Although persistent left SVC is the most common thoracic vein anomaly, its presence in the general population is low, estimated at only 0.3-0.5%.1-3 The anomaly typically causes no hemodynamic sequelae; therefore, it is usually undetected and is typically only found incidentally during (venous) catheterization. The presence of persistent left SVC is caused by the failure of regression of the left cardinal vein caudal to the innominate vein. The right SVC is also commonly present with or without the presence of the innominate vein. In a minority of cases (10-18%), the right SVC is absent. In such cases, implantation of endovascular leads can pose quite a challenge, as in our case presented here. 

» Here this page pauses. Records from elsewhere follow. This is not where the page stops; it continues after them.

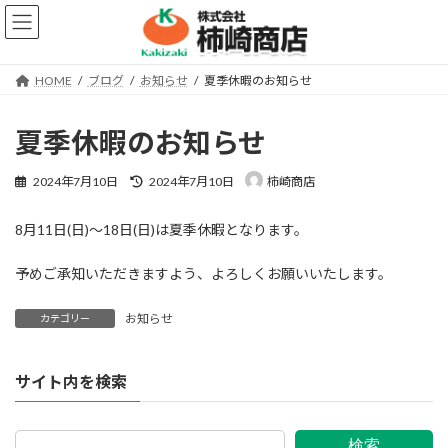
コ
ナ
ン
ビ
テ
ゲ
ン
ー
HOME
ブログ
お知らせ
夏季休暇のお知らせ
ツ
シ
へ
ョ
ス
ン
夏季休暇のお知らせ
キ
に
ッ
移
最
2024年7月10日
2024年7月10日
柿崎商店
プ
動
終
更
8月11日(日)～18日(日)は夏季休暇となります。
新
日
時
予めご承知いただきますよう、よろしくお願いいたします。
:
お知らせ
カテゴリー
サイト内を検索
検索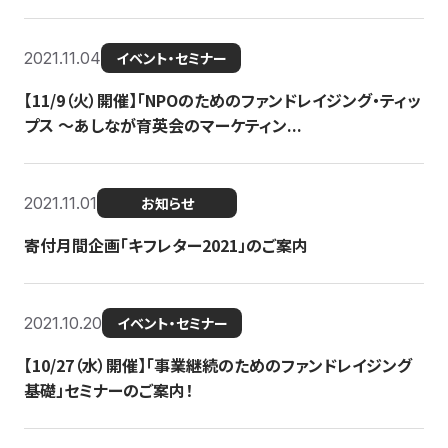
2021.11.04
イベント・セミナー
【11/9（火）開催】「NPOのためのファンドレイジング・ティッ
プス 〜あしなが育英会のマーケティン...
2021.11.01
お知らせ
寄付月間企画「キフレター2021」のご案内
2021.10.20
イベント・セミナー
【10/27（水）開催】「事業継続のためのファンドレイジング
基礎」セミナーのご案内！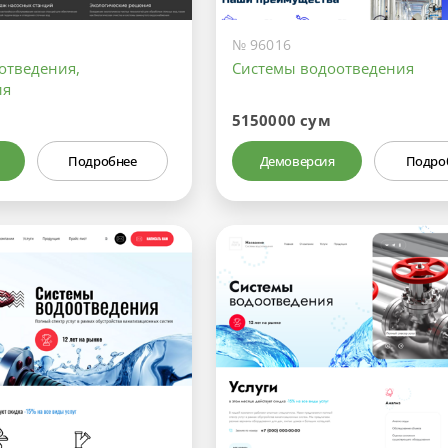
№ 96016
отведения,
Системы водоотведения
ия
5150000 сум
Подробнее
Демоверсия
Подро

There have been many case reports of the placement of pacing leads in patients with persistent left SVC. Placement of an atrial lead is typically straightforward, as the persistent left SVC typically empties into the right atrium. Placement of the ventricular lead poses more of a challenge for the reasons described above. One choice is to place a lead in a coronary vein tributary.4

Others have placed the lead at the outflow tract or customized a stylet to assist in aiming the lead toward the apex.5-7 We report here the utility of an LV lead delivery system to facilitate the aim of the lead toward the right ventricular apex, taking advantage of the J curve of the sheath. As the delivery system was designed for an LV lead, which is typically of a small caliber (4.7-5.2 F), the passage of an ICD lead is somewhat tight even when using the smallest ICD lead available on the market. But by avoiding extra bulk (by using a single-coil lead) and utilizing a firm stylet, the lead could be successfully advanced to the desired location, achieving satisfactory sensing, pacing and defibrillation parameters. This method had been described8 and the authors also believed that the use of a delivery sheath system is useful in such anatomical anomaly. In that case, a coronary sinus delivery sheath (SafeSheath, Pressure Products) facilitated the delivery of an active fixation lead (Riata, St. Jude Medical) on to the right ventricular outflow tract.

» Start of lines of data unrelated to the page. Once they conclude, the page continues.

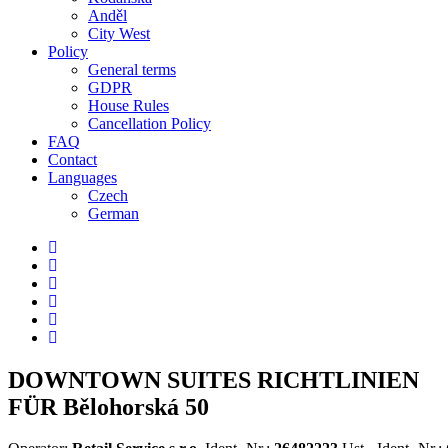
Anděl
City West
Policy
General terms
GDPR
House Rules
Cancellation Policy
FAQ
Contact
Languages
Czech
German
DOWNTOWN SUITES RICHTLINIEN
FÜR
Bělohorská 50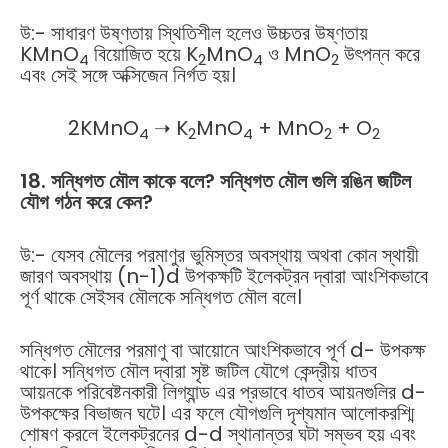
উ:- সাধারণ উষ্ণতায় স্থিতিশীল হলেও উচ্চতর উষ্ণতায়
KMnO
বিয়োজিত হয়ে K
MnO
ও MnO
উৎপন্ন করে
4
2
4
2
এবং সেই সঙ্গে অক্সিজেন নির্গত হয়।
2KMnO
➝ K
MnO
+ MnO
+ O
4
2
4
2
2
18. সন্ধিগত মৌল কাকে বলে? সন্ধিগত মৌল গুলি রঙিন জটিল
যৌগ
গঠন করে কেন?
উ:- যেসব মৌলের পরমাণুর ভুমিস্তর অবস্থায় অথবা কোন স্থায়ী
জারণ অবস্থায় (n-1)d উপকক্ষটি ইলেকট্রন দ্বারা আংশিকভাবে
পূর্ণ থাকে সেইসব মৌলকে সন্ধিগত মৌল বলে।
সন্ধিগত মৌলের পরমাণু বা আয়োনে আংশিকভাবে পূর্ণ d- উপকক্ষ
থাকে। সন্ধিগত মৌল দ্বারা সৃষ্ট জটিল যৌগে কেন্দ্রীয় ধাতব
আয়নকে পরিবেষ্টনকারী লিগ্যান্ড এর প্রভাবে ধাতব আয়নগুলির d-
উপকক্ষের বিভাজন ঘটে। এর ফলে যৌগগুলি দৃশ্যমান আলোকরশ্মি
শোষণ করলে ইলেকট্রনের d-d স্থানান্তর ঘটা সম্ভব হয় এবং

Placement of the ICD lead took 25 minutes and the total procedure took 55 minutes, not considerably longer than a ‘routine’ dual-lead ICD implant procedure. Therefore, we believe that the utility of such a delivery system offers a practical solution to a challenging situation. Suitable delivery sheath(s) and small-caliber ICD lead(s) are key in the success of utilizing this technique. n

Disclosure: The authors report no conflicts of interest regarding the content herein. Outside the submitted work, Mr. Umlauf reports employment with St. Jude Medical, and Dr. Liem reports grants/grants pending to his institution from St. Jude Medical.